● **Task item**
Your answer should be the lines from the start of the records through the line with "T16, owner: 罗敏 -> 胡晶", copied word for word.

(Data records Opens)

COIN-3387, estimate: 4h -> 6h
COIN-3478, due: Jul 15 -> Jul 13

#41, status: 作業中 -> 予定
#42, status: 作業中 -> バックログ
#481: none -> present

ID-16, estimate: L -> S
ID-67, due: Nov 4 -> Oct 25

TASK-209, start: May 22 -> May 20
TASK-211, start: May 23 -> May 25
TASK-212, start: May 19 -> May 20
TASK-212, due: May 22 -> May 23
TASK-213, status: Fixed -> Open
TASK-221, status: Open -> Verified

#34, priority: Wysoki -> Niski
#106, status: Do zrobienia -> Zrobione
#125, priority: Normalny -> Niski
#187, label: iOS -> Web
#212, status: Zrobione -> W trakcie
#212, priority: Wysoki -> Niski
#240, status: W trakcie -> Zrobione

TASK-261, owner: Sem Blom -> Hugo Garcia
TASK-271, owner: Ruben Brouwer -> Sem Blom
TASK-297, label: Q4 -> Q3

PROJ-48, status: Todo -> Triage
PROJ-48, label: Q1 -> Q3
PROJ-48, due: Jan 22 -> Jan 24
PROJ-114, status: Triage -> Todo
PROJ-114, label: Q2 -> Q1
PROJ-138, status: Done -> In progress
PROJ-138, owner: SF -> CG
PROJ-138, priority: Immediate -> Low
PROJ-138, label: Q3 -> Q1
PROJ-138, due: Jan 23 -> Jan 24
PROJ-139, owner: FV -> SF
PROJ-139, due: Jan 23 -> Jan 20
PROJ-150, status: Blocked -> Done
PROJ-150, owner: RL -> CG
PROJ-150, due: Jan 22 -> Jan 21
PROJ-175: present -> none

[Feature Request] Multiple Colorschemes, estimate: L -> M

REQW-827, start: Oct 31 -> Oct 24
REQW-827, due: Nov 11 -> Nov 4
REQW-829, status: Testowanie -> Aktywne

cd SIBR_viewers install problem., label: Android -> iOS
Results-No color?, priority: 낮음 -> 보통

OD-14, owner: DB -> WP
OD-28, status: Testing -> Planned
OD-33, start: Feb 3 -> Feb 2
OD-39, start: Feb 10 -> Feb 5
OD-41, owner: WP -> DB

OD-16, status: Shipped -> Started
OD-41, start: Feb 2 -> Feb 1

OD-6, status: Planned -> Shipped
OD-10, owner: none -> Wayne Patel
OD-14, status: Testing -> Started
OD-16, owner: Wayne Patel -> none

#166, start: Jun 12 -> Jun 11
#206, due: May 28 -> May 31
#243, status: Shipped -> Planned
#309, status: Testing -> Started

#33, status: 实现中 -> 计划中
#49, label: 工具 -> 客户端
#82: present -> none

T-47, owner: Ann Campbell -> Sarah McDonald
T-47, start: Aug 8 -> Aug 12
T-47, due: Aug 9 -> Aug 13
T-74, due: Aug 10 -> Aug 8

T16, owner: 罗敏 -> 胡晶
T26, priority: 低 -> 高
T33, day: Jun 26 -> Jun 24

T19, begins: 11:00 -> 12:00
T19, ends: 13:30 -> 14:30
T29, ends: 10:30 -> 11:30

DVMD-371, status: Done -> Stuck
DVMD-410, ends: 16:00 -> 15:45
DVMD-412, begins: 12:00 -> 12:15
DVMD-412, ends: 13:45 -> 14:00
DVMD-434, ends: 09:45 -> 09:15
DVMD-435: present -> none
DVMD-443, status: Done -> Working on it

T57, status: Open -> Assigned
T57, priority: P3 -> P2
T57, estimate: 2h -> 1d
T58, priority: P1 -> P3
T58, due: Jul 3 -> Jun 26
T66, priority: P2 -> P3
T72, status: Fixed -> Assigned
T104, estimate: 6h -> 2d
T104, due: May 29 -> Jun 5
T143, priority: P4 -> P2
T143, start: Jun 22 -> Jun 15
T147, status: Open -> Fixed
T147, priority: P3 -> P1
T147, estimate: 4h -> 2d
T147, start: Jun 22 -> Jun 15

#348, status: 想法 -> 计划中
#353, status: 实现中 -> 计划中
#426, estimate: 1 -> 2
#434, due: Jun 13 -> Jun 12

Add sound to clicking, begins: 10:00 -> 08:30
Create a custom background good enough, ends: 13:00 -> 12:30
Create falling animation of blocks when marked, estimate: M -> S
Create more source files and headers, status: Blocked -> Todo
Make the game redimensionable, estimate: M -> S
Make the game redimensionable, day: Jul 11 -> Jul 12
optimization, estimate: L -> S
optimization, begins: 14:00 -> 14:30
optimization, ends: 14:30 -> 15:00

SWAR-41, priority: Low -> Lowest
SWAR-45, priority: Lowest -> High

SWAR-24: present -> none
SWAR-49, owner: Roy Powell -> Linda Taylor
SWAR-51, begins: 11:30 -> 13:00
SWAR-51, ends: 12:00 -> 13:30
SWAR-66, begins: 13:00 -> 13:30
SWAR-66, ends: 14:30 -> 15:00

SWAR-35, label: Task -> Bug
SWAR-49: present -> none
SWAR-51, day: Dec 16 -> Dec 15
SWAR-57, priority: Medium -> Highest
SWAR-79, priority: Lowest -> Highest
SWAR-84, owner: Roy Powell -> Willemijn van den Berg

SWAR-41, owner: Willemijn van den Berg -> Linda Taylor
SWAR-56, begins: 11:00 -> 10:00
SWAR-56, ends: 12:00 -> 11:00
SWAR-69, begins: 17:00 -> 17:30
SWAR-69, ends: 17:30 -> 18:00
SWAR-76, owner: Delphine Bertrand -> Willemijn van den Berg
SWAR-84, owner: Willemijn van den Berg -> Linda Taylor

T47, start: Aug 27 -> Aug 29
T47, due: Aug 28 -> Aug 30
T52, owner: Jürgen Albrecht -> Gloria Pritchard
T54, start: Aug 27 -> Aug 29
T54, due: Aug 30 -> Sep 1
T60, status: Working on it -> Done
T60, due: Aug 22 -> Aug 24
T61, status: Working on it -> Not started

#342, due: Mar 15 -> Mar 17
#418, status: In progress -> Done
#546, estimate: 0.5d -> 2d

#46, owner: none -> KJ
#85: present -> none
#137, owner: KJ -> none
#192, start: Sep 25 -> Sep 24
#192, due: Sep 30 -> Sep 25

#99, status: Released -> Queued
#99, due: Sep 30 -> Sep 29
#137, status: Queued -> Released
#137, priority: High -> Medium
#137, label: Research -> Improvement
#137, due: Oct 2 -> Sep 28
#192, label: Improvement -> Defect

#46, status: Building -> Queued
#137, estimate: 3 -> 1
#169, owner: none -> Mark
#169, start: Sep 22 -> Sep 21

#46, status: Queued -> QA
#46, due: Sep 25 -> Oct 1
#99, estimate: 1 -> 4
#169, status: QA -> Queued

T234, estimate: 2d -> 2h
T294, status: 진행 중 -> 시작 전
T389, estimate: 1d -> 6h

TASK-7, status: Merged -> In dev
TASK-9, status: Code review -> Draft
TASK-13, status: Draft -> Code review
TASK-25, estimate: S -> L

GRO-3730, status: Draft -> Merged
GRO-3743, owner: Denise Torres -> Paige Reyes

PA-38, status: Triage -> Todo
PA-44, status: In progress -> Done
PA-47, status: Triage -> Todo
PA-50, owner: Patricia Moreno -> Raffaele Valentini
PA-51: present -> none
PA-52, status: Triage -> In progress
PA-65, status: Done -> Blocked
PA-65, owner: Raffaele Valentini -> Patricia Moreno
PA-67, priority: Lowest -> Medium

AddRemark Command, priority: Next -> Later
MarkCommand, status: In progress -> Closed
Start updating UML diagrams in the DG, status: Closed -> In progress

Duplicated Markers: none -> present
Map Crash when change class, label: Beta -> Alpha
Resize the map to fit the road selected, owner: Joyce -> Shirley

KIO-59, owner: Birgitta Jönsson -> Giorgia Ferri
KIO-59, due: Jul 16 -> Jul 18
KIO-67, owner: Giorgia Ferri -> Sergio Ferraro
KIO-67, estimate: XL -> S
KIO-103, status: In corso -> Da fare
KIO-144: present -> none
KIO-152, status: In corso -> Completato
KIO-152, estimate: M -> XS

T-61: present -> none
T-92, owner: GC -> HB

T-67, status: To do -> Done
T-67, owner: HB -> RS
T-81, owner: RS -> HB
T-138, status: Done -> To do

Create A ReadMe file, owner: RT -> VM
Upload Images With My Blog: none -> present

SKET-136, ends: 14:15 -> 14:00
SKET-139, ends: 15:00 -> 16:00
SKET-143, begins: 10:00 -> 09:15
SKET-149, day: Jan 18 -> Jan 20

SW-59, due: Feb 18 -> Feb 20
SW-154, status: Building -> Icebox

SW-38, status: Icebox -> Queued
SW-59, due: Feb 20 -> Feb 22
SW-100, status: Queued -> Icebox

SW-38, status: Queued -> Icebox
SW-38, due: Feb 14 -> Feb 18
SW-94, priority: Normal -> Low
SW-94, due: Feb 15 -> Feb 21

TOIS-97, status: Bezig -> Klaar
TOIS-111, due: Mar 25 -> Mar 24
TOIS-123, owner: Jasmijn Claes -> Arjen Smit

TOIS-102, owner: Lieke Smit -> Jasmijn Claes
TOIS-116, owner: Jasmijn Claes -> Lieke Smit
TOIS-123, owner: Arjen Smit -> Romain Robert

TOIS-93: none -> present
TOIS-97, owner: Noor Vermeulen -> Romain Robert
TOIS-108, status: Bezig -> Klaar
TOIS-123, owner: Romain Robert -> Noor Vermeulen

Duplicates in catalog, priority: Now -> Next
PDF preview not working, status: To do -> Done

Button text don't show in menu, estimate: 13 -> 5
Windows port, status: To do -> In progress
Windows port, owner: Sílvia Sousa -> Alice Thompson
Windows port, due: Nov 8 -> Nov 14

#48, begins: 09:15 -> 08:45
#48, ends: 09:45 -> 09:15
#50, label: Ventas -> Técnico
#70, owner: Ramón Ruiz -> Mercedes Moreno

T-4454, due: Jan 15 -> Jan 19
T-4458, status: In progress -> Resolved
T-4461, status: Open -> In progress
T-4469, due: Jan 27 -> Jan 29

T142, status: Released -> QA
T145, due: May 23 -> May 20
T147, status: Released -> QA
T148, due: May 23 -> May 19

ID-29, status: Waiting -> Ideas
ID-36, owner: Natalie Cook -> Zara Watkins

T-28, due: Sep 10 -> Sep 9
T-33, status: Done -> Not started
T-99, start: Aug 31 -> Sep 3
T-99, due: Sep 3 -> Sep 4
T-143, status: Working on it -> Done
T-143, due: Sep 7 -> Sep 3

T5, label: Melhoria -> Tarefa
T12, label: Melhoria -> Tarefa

(Data records Closes)

● **Finished task**
COIN-3387, estimate: 4h -> 6h
COIN-3478, due: Jul 15 -> Jul 13

#41, status: 作業中 -> 予定
#42, status: 作業中 -> バックログ
#481: none -> present

ID-16, estimate: L -> S
ID-67, due: Nov 4 -> Oct 25

TASK-209, start: May 22 -> May 20
TASK-211, start: May 23 -> May 25
TASK-212, start: May 19 -> May 20
TASK-212, due: May 22 -> May 23
TASK-213, status: Fixed -> Open
TASK-221, status: Open -> Verified

#34, priority: Wysoki -> Niski
#106, status: Do zrobienia -> Zrobione
#125, priority: Normalny -> Niski
#187, label: iOS -> Web
#212, status: Zrobione -> W trakcie
#212, priority: Wysoki -> Niski
#240, status: W trakcie -> Zrobione

TASK-261, owner: Sem Blom -> Hugo Garcia
TASK-271, owner: Ruben Brouwer -> Sem Blom
TASK-297, label: Q4 -> Q3

PROJ-48, status: Todo -> Triage
PROJ-48, label: Q1 -> Q3
PROJ-48, due: Jan 22 -> Jan 24
PROJ-114, status: Triage -> Todo
PROJ-114, label: Q2 -> Q1
PROJ-138, status: Done -> In progress
PROJ-138, owner: SF -> CG
PROJ-138, priority: Immediate -> Low
PROJ-138, label: Q3 -> Q1
PROJ-138, due: Jan 23 -> Jan 24
PROJ-139, owner: FV -> SF
PROJ-139, due: Jan 23 -> Jan 20
PROJ-150, status: Blocked -> Done
PROJ-150, owner: RL -> CG
PROJ-150, due: Jan 22 -> Jan 21
PROJ-175: present -> none

[Feature Request] Multiple Colorschemes, estimate: L -> M

REQW-827, start: Oct 31 -> Oct 24
REQW-827, due: Nov 11 -> Nov 4
REQW-829, status: Testowanie -> Aktywne

cd SIBR_viewers install problem., label: Android -> iOS
Results-No color?, priority: 낮음 -> 보통

OD-14, owner: DB -> WP
OD-28, status: Testing -> Planned
OD-33, start: Feb 3 -> Feb 2
OD-39, start: Feb 10 -> Feb 5
OD-41, owner: WP -> DB

OD-16, status: Shipped -> Started
OD-41, start: Feb 2 -> Feb 1

OD-6, status: Planned -> Shipped
OD-10, owner: none -> Wayne Patel
OD-14, status: Testing -> Started
OD-16, owner: Wayne Patel -> none

#166, start: Jun 12 -> Jun 11
#206, due: May 28 -> May 31
#243, status: Shipped -> Planned
#309, status: Testing -> Started

#33, status: 实现中 -> 计划中
#49, label: 工具 -> 客户端
#82: present -> none

T-47, owner: Ann Campbell -> Sarah McDonald
T-47, start: Aug 8 -> Aug 12
T-47, due: Aug 9 -> Aug 13
T-74, due: Aug 10 -> Aug 8

T16, owner: 罗敏 -> 胡晶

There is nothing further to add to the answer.